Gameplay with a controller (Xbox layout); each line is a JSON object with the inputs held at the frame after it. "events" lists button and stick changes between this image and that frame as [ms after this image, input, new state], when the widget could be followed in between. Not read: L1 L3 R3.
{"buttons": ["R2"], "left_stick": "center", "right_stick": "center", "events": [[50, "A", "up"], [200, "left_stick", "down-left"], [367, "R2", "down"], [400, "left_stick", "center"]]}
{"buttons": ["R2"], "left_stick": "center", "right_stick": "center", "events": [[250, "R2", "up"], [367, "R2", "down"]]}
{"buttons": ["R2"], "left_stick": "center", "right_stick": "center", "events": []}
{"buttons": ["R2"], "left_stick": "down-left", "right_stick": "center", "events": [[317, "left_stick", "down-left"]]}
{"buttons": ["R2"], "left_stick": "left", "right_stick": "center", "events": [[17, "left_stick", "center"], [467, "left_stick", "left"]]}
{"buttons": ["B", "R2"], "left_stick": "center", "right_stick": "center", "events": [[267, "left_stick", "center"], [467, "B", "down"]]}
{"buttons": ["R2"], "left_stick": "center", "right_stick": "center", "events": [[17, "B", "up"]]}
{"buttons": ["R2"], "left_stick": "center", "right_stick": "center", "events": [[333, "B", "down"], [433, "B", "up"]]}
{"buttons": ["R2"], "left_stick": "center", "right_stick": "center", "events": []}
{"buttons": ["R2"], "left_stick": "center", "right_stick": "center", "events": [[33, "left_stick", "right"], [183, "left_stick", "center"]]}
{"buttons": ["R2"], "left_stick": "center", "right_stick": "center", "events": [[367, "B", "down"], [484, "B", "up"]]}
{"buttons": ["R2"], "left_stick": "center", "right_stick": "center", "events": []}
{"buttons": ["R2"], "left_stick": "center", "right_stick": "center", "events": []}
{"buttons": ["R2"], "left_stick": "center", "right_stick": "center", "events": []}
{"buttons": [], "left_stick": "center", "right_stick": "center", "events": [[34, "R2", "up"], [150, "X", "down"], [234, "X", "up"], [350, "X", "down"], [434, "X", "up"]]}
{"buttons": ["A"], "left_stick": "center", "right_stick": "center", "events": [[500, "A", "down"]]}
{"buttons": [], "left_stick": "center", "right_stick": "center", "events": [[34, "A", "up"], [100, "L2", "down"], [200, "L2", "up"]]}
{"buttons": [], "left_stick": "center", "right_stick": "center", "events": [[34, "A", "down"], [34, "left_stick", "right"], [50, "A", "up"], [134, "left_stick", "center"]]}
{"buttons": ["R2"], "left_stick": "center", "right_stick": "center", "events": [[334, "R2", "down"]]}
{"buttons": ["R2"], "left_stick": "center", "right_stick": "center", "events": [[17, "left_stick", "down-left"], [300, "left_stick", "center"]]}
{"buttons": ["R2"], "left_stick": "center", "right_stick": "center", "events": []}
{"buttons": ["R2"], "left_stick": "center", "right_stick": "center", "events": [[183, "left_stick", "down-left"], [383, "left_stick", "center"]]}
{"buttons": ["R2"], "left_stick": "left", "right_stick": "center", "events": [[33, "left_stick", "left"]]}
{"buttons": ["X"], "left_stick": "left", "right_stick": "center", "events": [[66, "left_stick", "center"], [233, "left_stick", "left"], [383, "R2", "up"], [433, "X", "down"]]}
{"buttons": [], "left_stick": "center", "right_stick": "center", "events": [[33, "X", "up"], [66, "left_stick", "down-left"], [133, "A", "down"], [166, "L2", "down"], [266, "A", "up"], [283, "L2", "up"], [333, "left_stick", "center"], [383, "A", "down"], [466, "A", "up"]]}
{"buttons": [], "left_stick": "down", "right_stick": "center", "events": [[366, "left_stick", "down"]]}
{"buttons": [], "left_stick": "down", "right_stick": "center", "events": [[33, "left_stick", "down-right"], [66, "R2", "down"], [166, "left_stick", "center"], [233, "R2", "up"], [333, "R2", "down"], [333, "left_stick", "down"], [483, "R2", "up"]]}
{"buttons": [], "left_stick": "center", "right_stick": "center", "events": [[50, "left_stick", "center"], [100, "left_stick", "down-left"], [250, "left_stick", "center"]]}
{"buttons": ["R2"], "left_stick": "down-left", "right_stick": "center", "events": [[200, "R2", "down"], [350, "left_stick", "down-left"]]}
┄┄┄┄┄┄
> _What to produce_:
Repeat all of the material, exactly as it reads.

> _Task output_:
Gameplay with a controller (Xbox layout); each line is a JSON object with the inputs held at the frame after it. "events" lists button and stick changes between this image and that frame as [ms after this image, input, new state], when the widget could be followed in between. Not read: L1 L3 R3.
{"buttons": ["R2"], "left_stick": "center", "right_stick": "center", "events": [[50, "A", "up"], [200, "left_stick", "down-left"], [367, "R2", "down"], [400, "left_stick", "center"]]}
{"buttons": ["R2"], "left_stick": "center", "right_stick": "center", "events": [[250, "R2", "up"], [367, "R2", "down"]]}
{"buttons": ["R2"], "left_stick": "center", "right_stick": "center", "events": []}
{"buttons": ["R2"], "left_stick": "down-left", "right_stick": "center", "events": [[317, "left_stick", "down-left"]]}
{"buttons": ["R2"], "left_stick": "left", "right_stick": "center", "events": [[17, "left_stick", "center"], [467, "left_stick", "left"]]}
{"buttons": ["B", "R2"], "left_stick": "center", "right_stick": "center", "events": [[267, "left_stick", "center"], [467, "B", "down"]]}
{"buttons": ["R2"], "left_stick": "center", "right_stick": "center", "events": [[17, "B", "up"]]}
{"buttons": ["R2"], "left_stick": "center", "right_stick": "center", "events": [[333, "B", "down"], [433, "B", "up"]]}
{"buttons": ["R2"], "left_stick": "center", "right_stick": "center", "events": []}
{"buttons": ["R2"], "left_stick": "center", "right_stick": "center", "events": [[33, "left_stick", "right"], [183, "left_stick", "center"]]}
{"buttons": ["R2"], "left_stick": "center", "right_stick": "center", "events": [[367, "B", "down"], [484, "B", "up"]]}
{"buttons": ["R2"], "left_stick": "center", "right_stick": "center", "events": []}
{"buttons": ["R2"], "left_stick": "center", "right_stick": "center", "events": []}
{"buttons": ["R2"], "left_stick": "center", "right_stick": "center", "events": []}
{"buttons": [], "left_stick": "center", "right_stick": "center", "events": [[34, "R2", "up"], [150, "X", "down"], [234, "X", "up"], [350, "X", "down"], [434, "X", "up"]]}
{"buttons": ["A"], "left_stick": "center", "right_stick": "center", "events": [[500, "A", "down"]]}
{"buttons": [], "left_stick": "center", "right_stick": "center", "events": [[34, "A", "up"], [100, "L2", "down"], [200, "L2", "up"]]}
{"buttons": [], "left_stick": "center", "right_stick": "center", "events": [[34, "A", "down"], [34, "left_stick", "right"], [50, "A", "up"], [134, "left_stick", "center"]]}
{"buttons": ["R2"], "left_stick": "center", "right_stick": "center", "events": [[334, "R2", "down"]]}
{"buttons": ["R2"], "left_stick": "center", "right_stick": "center", "events": [[17, "left_stick", "down-left"], [300, "left_stick", "center"]]}
{"buttons": ["R2"], "left_stick": "center", "right_stick": "center", "events": []}
{"buttons": ["R2"], "left_stick": "center", "right_stick": "center", "events": [[183, "left_stick", "down-left"], [383, "left_stick", "center"]]}
{"buttons": ["R2"], "left_stick": "left", "right_stick": "center", "events": [[33, "left_stick", "left"]]}
{"buttons": ["X"], "left_stick": "left", "right_stick": "center", "events": [[66, "left_stick", "center"], [233, "left_stick", "left"], [383, "R2", "up"], [433, "X", "down"]]}
{"buttons": [], "left_stick": "center", "right_stick": "center", "events": [[33, "X", "up"], [66, "left_stick", "down-left"], [133, "A", "down"], [166, "L2", "down"], [266, "A", "up"], [283, "L2", "up"], [333, "left_stick", "center"], [383, "A", "down"], [466, "A", "up"]]}
{"buttons": [], "left_stick": "down", "right_stick": "center", "events": [[366, "left_stick", "down"]]}
{"buttons": [], "left_stick": "down", "right_stick": "center", "events": [[33, "left_stick", "down-right"], [66, "R2", "down"], [166, "left_stick", "center"], [233, "R2", "up"], [333, "R2", "down"], [333, "left_stick", "down"], [483, "R2", "up"]]}
{"buttons": [], "left_stick": "center", "right_stick": "center", "events": [[50, "left_stick", "center"], [100, "left_stick", "down-left"], [250, "left_stick", "center"]]}
{"buttons": ["R2"], "left_stick": "down-left", "right_stick": "center", "events": [[200, "R2", "down"], [350, "left_stick", "down-left"]]}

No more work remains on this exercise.